2018 Primetime Emmy
& James Beard Award Winner

Start Each Morning Cooking Breakfast Together

Start Each Morning Cooking Breakfast Together

Porridge on Lake Issyk Kul

I open my eyes to darkness, save for a cookie cutter oval of sky. Pushing back the cloth flap I exit the yurt and walk down to the water. My legs ache; yesterday I had ridden a horse through hours of undulating plains towards a blue smudge on the horizon that slowly expanded into Lake Issyk Kul.

I had arrived in Bishkek, Kyrgyzstan the week before in May 2012. The nonprofit I led funded youth activism around HIV and human rights, and had organized an advocacy workshop for our new grantees from Russia, Ukraine, and Kyrgyzstan. The women in the workshop were fierce: many of them started using heroin as teenagers, had survived violence from police and boyfriends, and now ran grassroots organizations on tiny budgets. The group based in Bishkek stood out in particular. Its leader, Jamila, was a single mom with blue-black hair who wanted to support other young women who started using heroin, were kicked out of their homes and forced to live on the streets.

We spent several long days together, from the sterile hotel breakfast room with its chilled slices of meat and boiled eggs to dinners over fluffy rice paloo and kebabs. The women debated how much they could criticize government officials in their countries, and weighed the potential consequences of speaking out. They argued and took care of each other, wrapping up leftover food from the meeting to distribute to others.

On the last day, we visited a women’s shelter in Bishkek set in an unassuming house behind a large gate. Jamila and several of the meeting participants were currently living there, and she gave us a tour, showing off her bed and cradling her infant son. She spent the most time in the small kitchen, where she pointed out each item with pride: the stash of pots, the boxy fridge, a basket of potatoes, slender carrots. The shelter’s director told us that when money was tight (providing direct services was no longer an international donor priority), they couldn’t afford many food items but they kept the kitchen running, no matter what. “We start each morning cooking breakfast together,” she said.

After the training, my colleague and friend Selbi—a vivacious self-declared feminist activist from Kyrgyzstan—arranged for me and my boyfriend to travel to a yurt. She sorted the arrangements on the phone in rapid fire Russian, pausing only once to ask, “You like horses right?” The next day we drove in a car for several hours through a sun-baked countryside, spending the night in a small village. In the morning a man arrived at the guest house with two horses; we followed him silently into the brush, save for the staccato clack of hooves.

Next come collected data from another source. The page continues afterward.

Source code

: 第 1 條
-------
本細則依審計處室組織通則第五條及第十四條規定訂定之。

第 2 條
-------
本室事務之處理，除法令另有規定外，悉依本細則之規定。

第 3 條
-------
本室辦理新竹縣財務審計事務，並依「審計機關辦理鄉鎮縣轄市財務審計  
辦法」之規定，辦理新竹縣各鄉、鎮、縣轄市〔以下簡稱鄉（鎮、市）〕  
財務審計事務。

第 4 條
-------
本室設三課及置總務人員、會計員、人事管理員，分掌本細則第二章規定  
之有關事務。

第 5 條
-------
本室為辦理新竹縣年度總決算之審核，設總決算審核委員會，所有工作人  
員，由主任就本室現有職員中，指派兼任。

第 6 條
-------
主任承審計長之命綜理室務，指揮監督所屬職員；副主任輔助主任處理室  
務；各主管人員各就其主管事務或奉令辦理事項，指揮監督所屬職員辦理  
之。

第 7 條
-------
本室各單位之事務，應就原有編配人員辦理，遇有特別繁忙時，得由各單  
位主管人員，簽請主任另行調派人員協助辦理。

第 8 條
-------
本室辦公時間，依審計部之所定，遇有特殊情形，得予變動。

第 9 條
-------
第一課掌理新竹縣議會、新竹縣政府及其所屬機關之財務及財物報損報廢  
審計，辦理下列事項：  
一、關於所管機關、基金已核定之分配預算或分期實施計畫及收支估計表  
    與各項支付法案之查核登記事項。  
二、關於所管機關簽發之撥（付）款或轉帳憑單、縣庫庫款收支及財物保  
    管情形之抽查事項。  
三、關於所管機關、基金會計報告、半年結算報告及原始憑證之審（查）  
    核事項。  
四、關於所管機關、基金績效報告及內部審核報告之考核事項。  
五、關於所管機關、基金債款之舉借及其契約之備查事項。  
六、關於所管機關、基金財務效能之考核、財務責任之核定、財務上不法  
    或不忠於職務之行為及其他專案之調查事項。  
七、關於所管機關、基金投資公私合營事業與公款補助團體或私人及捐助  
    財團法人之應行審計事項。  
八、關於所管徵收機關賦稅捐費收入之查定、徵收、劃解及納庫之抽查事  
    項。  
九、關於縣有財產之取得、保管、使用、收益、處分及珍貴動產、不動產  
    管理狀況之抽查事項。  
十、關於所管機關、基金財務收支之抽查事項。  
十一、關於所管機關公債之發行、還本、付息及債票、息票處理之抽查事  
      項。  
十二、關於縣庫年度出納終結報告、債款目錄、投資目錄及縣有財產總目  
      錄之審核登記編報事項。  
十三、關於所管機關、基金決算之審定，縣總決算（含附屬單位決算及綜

That morning on Lake Issyk Kul’s blue edge, I tentatively submerge my ankles into the water and shiver at its glacial chill. A bell suddenly rings out signaling breakfast. Inside a large tent, the friendly host has laid out freshly brewed tea and a giant container of Nescafe. She spoons milk-infused rice porridge into porcelain bowls dotted with blue flowers. There is also homemade bread accompanied by orange and plum jams. We eat quietly alongside her children, savoring the porridge that smells vaguely of cardamom and the holidays. I think of Jamila, and the other women I’d met from Bishkek, back in their communal kitchen where they are likely eating something similar, food a thread connecting our different lives.

Breakfast can be a routine and ordinary meal, but sometimes it can be a way of building solidarity among strangers sharing a home, the spark of activism against all odds.